THE TRIAL COURT ERRED BY REFUSING TO CLASSIFY DEFENDANT AS A SEXUAL PREDATOR.

{¶ 7} R.C. 2950.01(E) defines a "sexual predator" as a person who (1) is guilty, by conviction or plea, of committing a sexually oriented offense; and (2) is likely to re-offend by committing one or more sexually oriented offenses in the future. To obtain a sexual predator designation, the state is required to prove each element of the definition by clear and convincing evidence. R.C. 2950.01(E) and 2950.09(B)(4); State v. Eppinger (2001), 91 Ohio St.3d 158, 163. Clear and convincing evidence is that "which will provide in the mind of the trier of facts a firm belief or conviction as to the facts sought to be established."Cincinnati Bar Assn. v. Massengale (1991), 58 Ohio St.3d 121,122. While amounting to more than a mere preponderance of the evidence, clear and convincing evidence does not demand the degree of certainty as belief beyond a reasonable doubt.Eppinger, supra, at 164, Cross v. Ledford (1954),161 Ohio St. 469, 477. "It does not mean clear and unequivocal." Id.

{¶ 8} In determining whether the state has satisfied its burden in proving that an offender is a sexual predator, the trial court "shall consider all relevant factors, including, but not limited to, all of the following:"

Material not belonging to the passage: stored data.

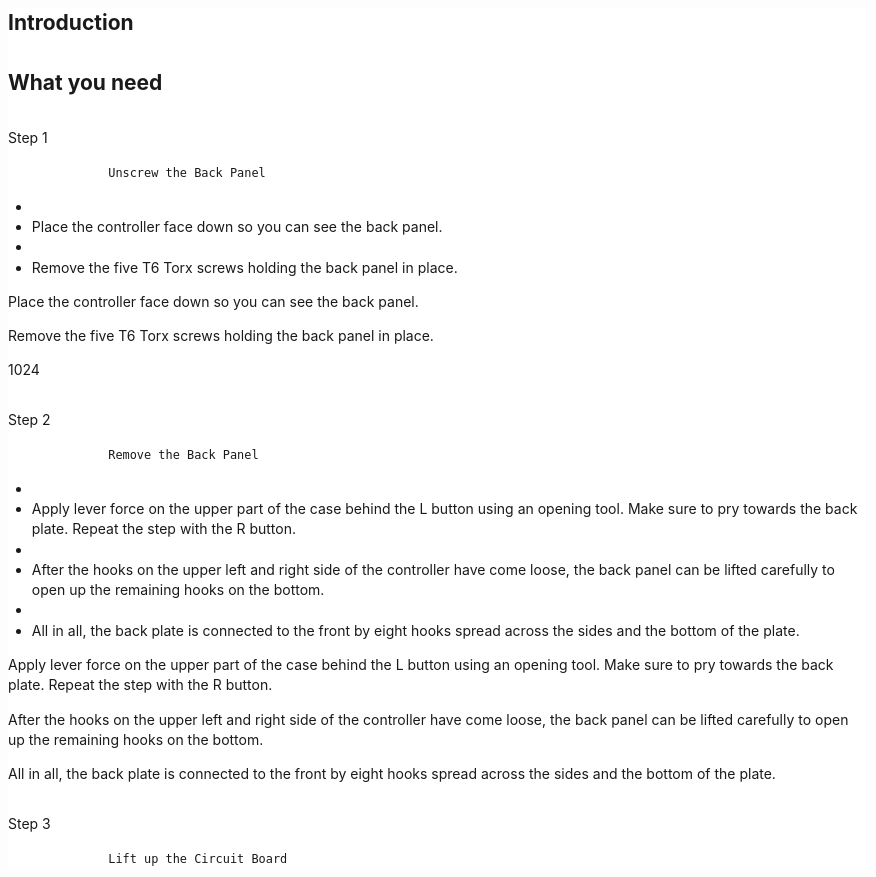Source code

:  
## Introduction
 
## What you need
 
## 

Step 1

                  Unscrew the Back Panel               


 
- 
 - Place the controller face down so you can see the back panel.
 - 
 - Remove the five T6 Torx screws holding the back panel in place.

 
Place the controller face down so you can see the back panel.
 
Remove the five T6 Torx screws holding the back panel in place.
 
1024
 
## 

Step 2

                  Remove the Back Panel               


 
- 
 - Apply lever force on the upper part of the case behind the L button using an opening tool. Make sure to pry towards the back plate. Repeat the step with the R button.
 - 
 - After the hooks on the upper left and right side of the controller have come loose, the back panel can be lifted carefully to open up the remaining hooks on the bottom.
 - 
 - All in all, the back plate is connected to the front by eight hooks spread across the sides and the bottom of the plate.

 
Apply lever force on the upper part of the case behind the L button using an opening tool. Make sure to pry towards the back plate. Repeat the step with the R button.
 
After the hooks on the upper left and right side of the controller have come loose, the back panel can be lifted carefully to open up the remaining hooks on the bottom.
 
All in all, the back plate is connected to the front by eight hooks spread across the sides and the bottom of the plate.
 
## 

Step 3

                  Lift up the Circuit Board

(a) The offender's * * * age;

(b) The offender's * * * prior criminal * * * record regarding all offenses, including, but not limited to, all sexual offenses;

(c) The age of the victim of the sexually oriented offense for which sentence is to be imposed * * *;

(d) Whether the sexually oriented offense for which sentence is to be imposed * * * involved multiple victims;

(e) Whether the offender * * * used drugs or alcohol to impair the victim of the sexually oriented offense or to prevent the victim from resisting;

(f) If the offender * * * has been convicted of or pleaded guilty to * * * a criminal offense, whether the offender * * * completed any sentence * * * imposed for the prior offense or act and, if the prior offense or act was a sex offense or sexually oriented offense, whether the offender * * * participated in available programs for sex offenders;

(g) Any mental illness or mental disability of the offender * * *;

(h) The nature of the offender's * * * sexual conduct, sexual contact, or interaction in a sexual context with the victim of the sexually oriented offense and whether the sexual conduct, sexual contact, or interaction in a sexual context was part of a demonstrated pattern of abuse;

(i) Whether the offender * * *, during the commission of the sexually oriented offense for which sentence is to be imposed * * * displayed cruelty or made one or more threats of cruelty;

(j) Any additional behavioral characteristics that contribute to the offender's * * * conduct.

R.C. 2950.09(B)(3).

{¶ 9} In considering the above, a trial court may place as little or as much weight on any of the factors as it deems relevant. There is no magic number that must be present. "[T]he test is not a balancing one." State v. Maser (Apr. 20, 1999), Franklin App. No. 98AP-689. Instead, the "court may classify an offender as a `sexual predator' even if only one or two statutory factors are present, so long as the totality of the relevant circumstances provides clear and convincing evidence that the offender is likely to commit a future sexually oriented offense."State v. Hardie (2001), 141 Ohio App.3d 1, 5. Of course, the opposite is also true. If the court finds that several of the statutory factors are indicated, but determines that the evidence presented does not demonstrate a clear and convincing likelihood of re-offense, the trial court acts within its power in declining to classify the offender as a sexual predator.

{¶ 10} A sexual predator hearing is a civil, rather than criminal, proceeding. State v. Bregen, Clermont App. No. CA2005-11-101, 2006-Ohio-4691, at ¶ 6; State v. Harden (Oct. 29, 1998), Franklin App. No. 98AP-223. On appeal, we must ascertain whether the trial court's judgment is supported by the manifest weight of the evidence. "Judgments supported by some competent, credible evidence going to all the essential elements of the case will not be reversed by a reviewing court as being against the manifest weight of the evidence." C.E.